I wonder if there's some way to do testing on a walk-in basis, in a way that would allow transparency re the lack of sample and data retention.

So a customer walks in, provides a sample, and walks out with data on a thumb drive. And perhaps also with the module that was used for the analysis.


That would obviously more expensive than the $100 sequencing a lot of people are looking for, but for very privacy conscious people this could be available right now with a MinION[0] that's already in the $1000-2000 range, if you really want to take the whole device with you.

[0]: https://nanoporetech.com/products/minion


Wow, that's better than I expected! So maybe a resale market could develop on Craigslist or whatever. Buy one, get your data, clean and wipe it thoroughly, and then resell it. Maybe the refurbished price would stabilize at $500 or whatever.


There are some caveats with that though (some of which I just found out after some digging):

- You'll probably need more than one flow cell (which is used up during sequencing) for a human genome

- The flow cells make up the bulk of the price, costing ~$800 in single unit quantities

- You have to send in used flow cells for refurbishing (which is how they can make them as cheap)

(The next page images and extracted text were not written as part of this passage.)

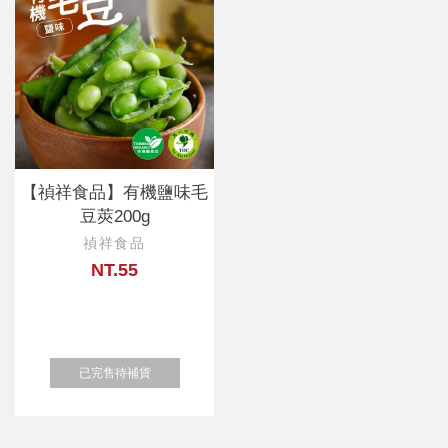
【禎祥食品】有機鹽味毛
豆莢200g
禎祥食品
NT.55
已完售待補貨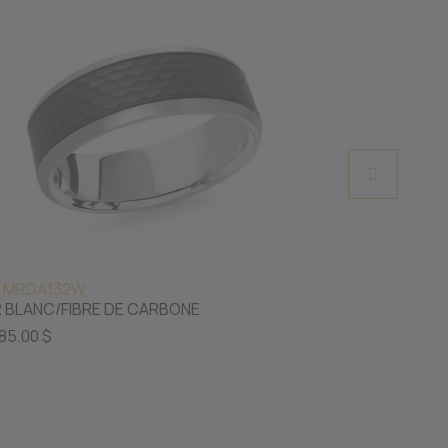
 MRDA132W
ML GH1290P
 BLANC/FIBRE DE CARBONE
JONC EN OR 
SCRATCH AU
85.00 $
OR ROSE ET 
2839.00 $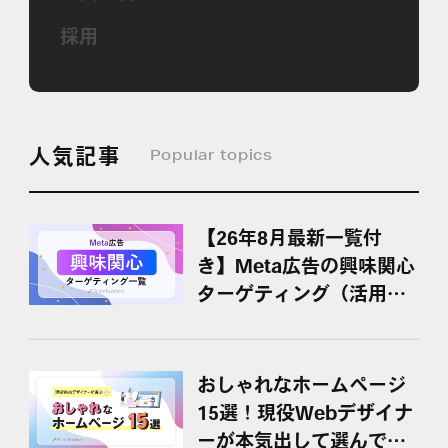
採用
人気記事
Popular topics
【26年8月最新一覧付
き】Meta広告の興味関心
ターゲティング（活用ポ
イント・具体例）
おしゃれなホームページ
15選！現役Webデザイナ
ーが本気出して選んでみ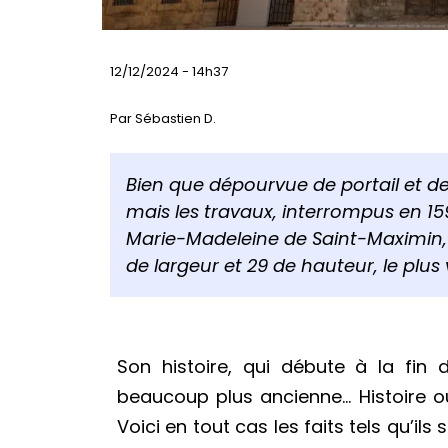
12/12/2024 - 14h37
Par Sébastien D.
Bien que dépourvue de portail et 
mais les travaux, interrompus en 159
Marie-Madeleine de Saint-Maximin, 
de largeur et 29 de hauteur, le plus
Son histoire, qui débute à la fin d
beaucoup plus ancienne… Histoire o
Voici en tout cas les faits tels qu’il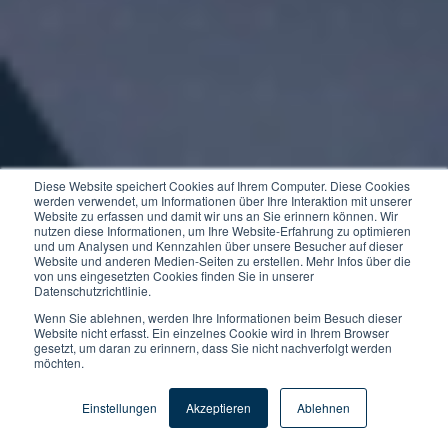
Diese Website speichert Cookies auf Ihrem Computer. Diese Cookies
werden verwendet, um Informationen über Ihre Interaktion mit unserer
Website zu erfassen und damit wir uns an Sie erinnern können. Wir
nutzen diese Informationen, um Ihre Website-Erfahrung zu optimieren
und um Analysen und Kennzahlen über unsere Besucher auf dieser
Website und anderen Medien-Seiten zu erstellen. Mehr Infos über die
von uns eingesetzten Cookies finden Sie in unserer
Datenschutzrichtlinie.
Wenn Sie ablehnen, werden Ihre Informationen beim Besuch dieser
Website nicht erfasst. Ein einzelnes Cookie wird in Ihrem Browser
gesetzt, um daran zu erinnern, dass Sie nicht nachverfolgt werden
möchten.
Einstellungen
Akzeptieren
Ablehnen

So the $1000 is more or less already the refurbished price.


I wonder how fast the flow cell price will drop. But even at $1000 I might be tempted, except that I'm so damn old, and never (as far as I know) had any kids.


While it mostly comes out to the same, I doubt the price will drop much, but rather they will release a newer iteration of flow cells with slower degradation or more redundancy.

There also doesn't seem to be any significant competition, as Oxford Nanopore has a very broad patent portfolio surrounding their tech.


This is not meant to be confrontational in any way: what are the risks of having your genome exposed?


Primarily my concern is what it will be possible to infer about a person (or what some people think they can infer) from the genome not just now but in 40 years.

The history of science and politics are filled with ugly chapters of people committing bad acts based on the ancestry of other people.


And you should trust that company or government based on what?


I have no argument against more paranoia, but my curiosity is such that I'm willing to take some risk.